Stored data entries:

○ ○ ○

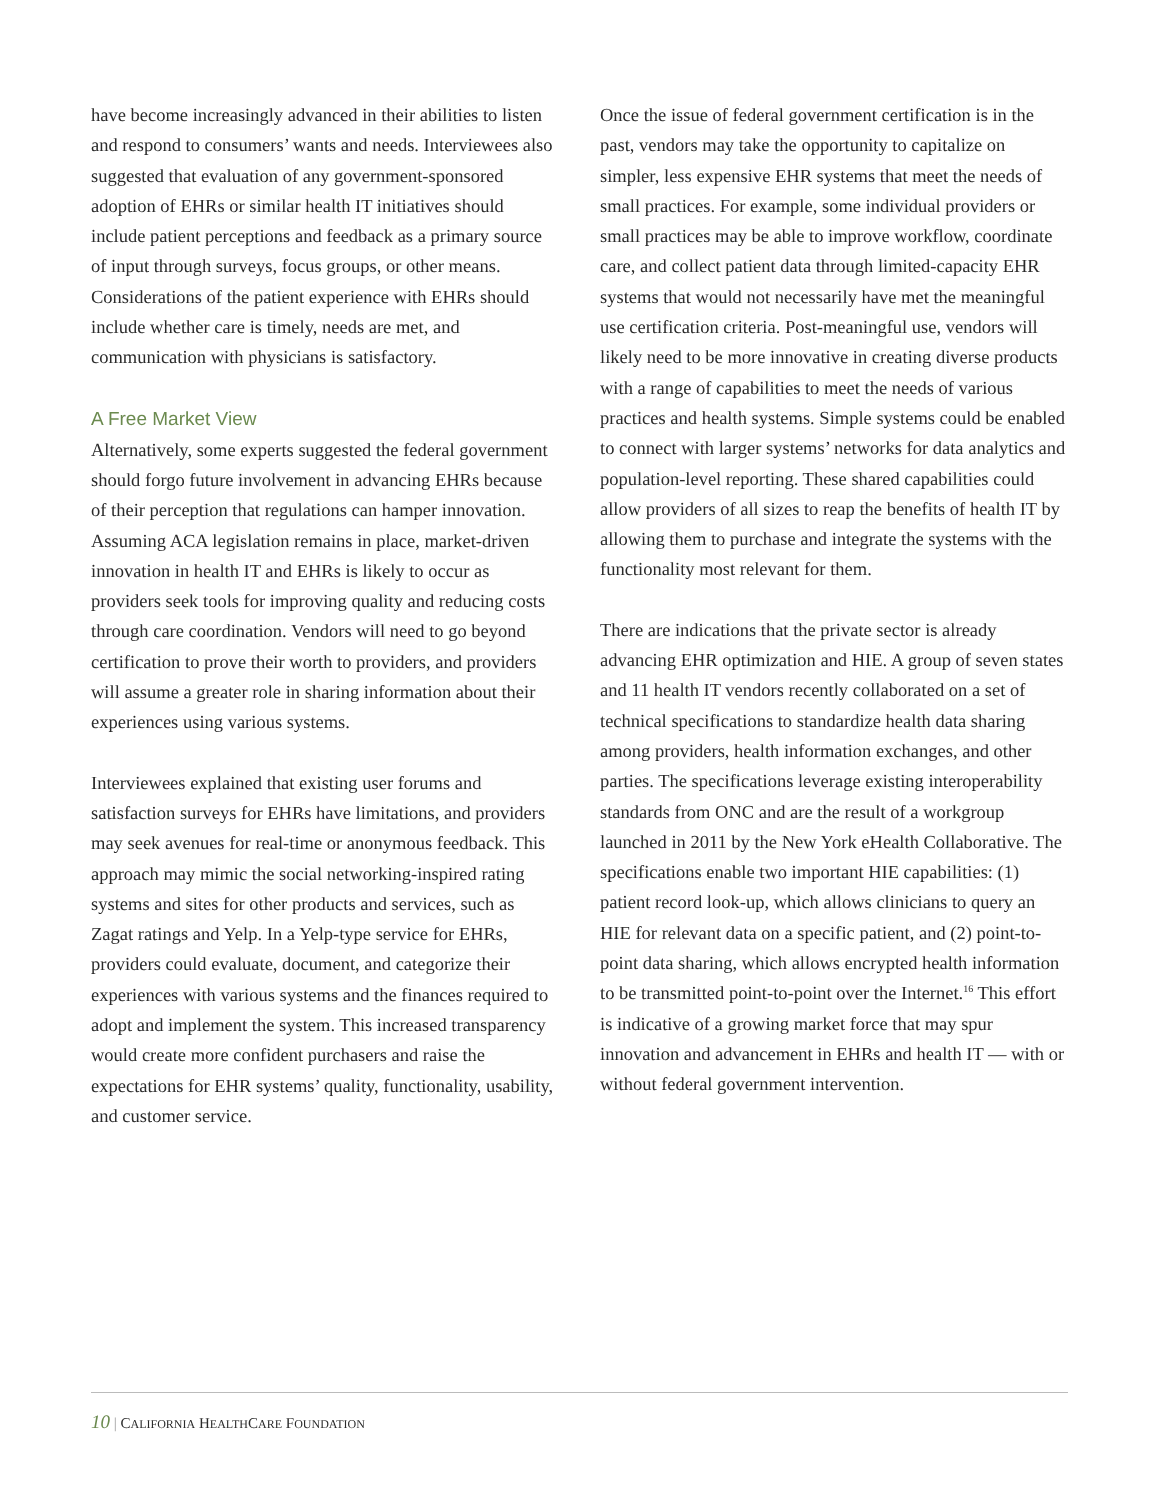have become increasingly advanced in their abilities to listen and respond to consumers’ wants and needs. Interviewees also suggested that evaluation of any government-sponsored adoption of EHRs or similar health IT initiatives should include patient perceptions and feedback as a primary source of input through surveys, focus groups, or other means. Considerations of the patient experience with EHRs should include whether care is timely, needs are met, and communication with physicians is satisfactory.
A Free Market View
Alternatively, some experts suggested the federal government should forgo future involvement in advancing EHRs because of their perception that regulations can hamper innovation. Assuming ACA legislation remains in place, market-driven innovation in health IT and EHRs is likely to occur as providers seek tools for improving quality and reducing costs through care coordination. Vendors will need to go beyond certification to prove their worth to providers, and providers will assume a greater role in sharing information about their experiences using various systems.
Interviewees explained that existing user forums and satisfaction surveys for EHRs have limitations, and providers may seek avenues for real-time or anonymous feedback. This approach may mimic the social networking-inspired rating systems and sites for other products and services, such as Zagat ratings and Yelp. In a Yelp-type service for EHRs, providers could evaluate, document, and categorize their experiences with various systems and the finances required to adopt and implement the system. This increased transparency would create more confident purchasers and raise the expectations for EHR systems’ quality, functionality, usability, and customer service.
Once the issue of federal government certification is in the past, vendors may take the opportunity to capitalize on simpler, less expensive EHR systems that meet the needs of small practices. For example, some individual providers or small practices may be able to improve workflow, coordinate care, and collect patient data through limited-capacity EHR systems that would not necessarily have met the meaningful use certification criteria. Post-meaningful use, vendors will likely need to be more innovative in creating diverse products with a range of capabilities to meet the needs of various practices and health systems. Simple systems could be enabled to connect with larger systems’ networks for data analytics and population-level reporting. These shared capabilities could allow providers of all sizes to reap the benefits of health IT by allowing them to purchase and integrate the systems with the functionality most relevant for them.
There are indications that the private sector is already advancing EHR optimization and HIE. A group of seven states and 11 health IT vendors recently collaborated on a set of technical specifications to standardize health data sharing among providers, health information exchanges, and other parties. The specifications leverage existing interoperability standards from ONC and are the result of a workgroup launched in 2011 by the New York eHealth Collaborative. The specifications enable two important HIE capabilities: (1) patient record look-up, which allows clinicians to query an HIE for relevant data on a specific patient, and (2) point-to-point data sharing, which allows encrypted health information to be transmitted point-to-point over the Internet.<sup>16</sup> This effort is indicative of a growing market force that may spur innovation and advancement in EHRs and health IT — with or without federal government intervention.
10 | CALIFORNIA HEALTHCARE FOUNDATION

○ ○ ○

## To do
The images are to be left out while the entries are written out exactly.

## Written reply
have become increasingly advanced in their abilities to listen and respond to consumers’ wants and needs. Interviewees also suggested that evaluation of any government-sponsored adoption of EHRs or similar health IT initiatives should include patient perceptions and feedback as a primary source of input through surveys, focus groups, or other means. Considerations of the patient experience with EHRs should include whether care is timely, needs are met, and communication with physicians is satisfactory.
A Free Market View
Alternatively, some experts suggested the federal government should forgo future involvement in advancing EHRs because of their perception that regulations can hamper innovation. Assuming ACA legislation remains in place, market-driven innovation in health IT and EHRs is likely to occur as providers seek tools for improving quality and reducing costs through care coordination. Vendors will need to go beyond certification to prove their worth to providers, and providers will assume a greater role in sharing information about their experiences using various systems.
Interviewees explained that existing user forums and satisfaction surveys for EHRs have limitations, and providers may seek avenues for real-time or anonymous feedback. This approach may mimic the social networking-inspired rating systems and sites for other products and services, such as Zagat ratings and Yelp. In a Yelp-type service for EHRs, providers could evaluate, document, and categorize their experiences with various systems and the finances required to adopt and implement the system. This increased transparency would create more confident purchasers and raise the expectations for EHR systems’ quality, functionality, usability, and customer service.
Once the issue of federal government certification is in the past, vendors may take the opportunity to capitalize on simpler, less expensive EHR systems that meet the needs of small practices. For example, some individual providers or small practices may be able to improve workflow, coordinate care, and collect patient data through limited-capacity EHR systems that would not necessarily have met the meaningful use certification criteria. Post-meaningful use, vendors will likely need to be more innovative in creating diverse products with a range of capabilities to meet the needs of various practices and health systems. Simple systems could be enabled to connect with larger systems’ networks for data analytics and population-level reporting. These shared capabilities could allow providers of all sizes to reap the benefits of health IT by allowing them to purchase and integrate the systems with the functionality most relevant for them.
There are indications that the private sector is already advancing EHR optimization and HIE. A group of seven states and 11 health IT vendors recently collaborated on a set of technical specifications to standardize health data sharing among providers, health information exchanges, and other parties. The specifications leverage existing interoperability standards from ONC and are the result of a workgroup launched in 2011 by the New York eHealth Collaborative. The specifications enable two important HIE capabilities: (1) patient record look-up, which allows clinicians to query an HIE for relevant data on a specific patient, and (2) point-to-point data sharing, which allows encrypted health information to be transmitted point-to-point over the Internet.<sup>16</sup> This effort is indicative of a growing market force that may spur innovation and advancement in EHRs and health IT — with or without federal government intervention.
10 | CALIFORNIA HEALTHCARE FOUNDATION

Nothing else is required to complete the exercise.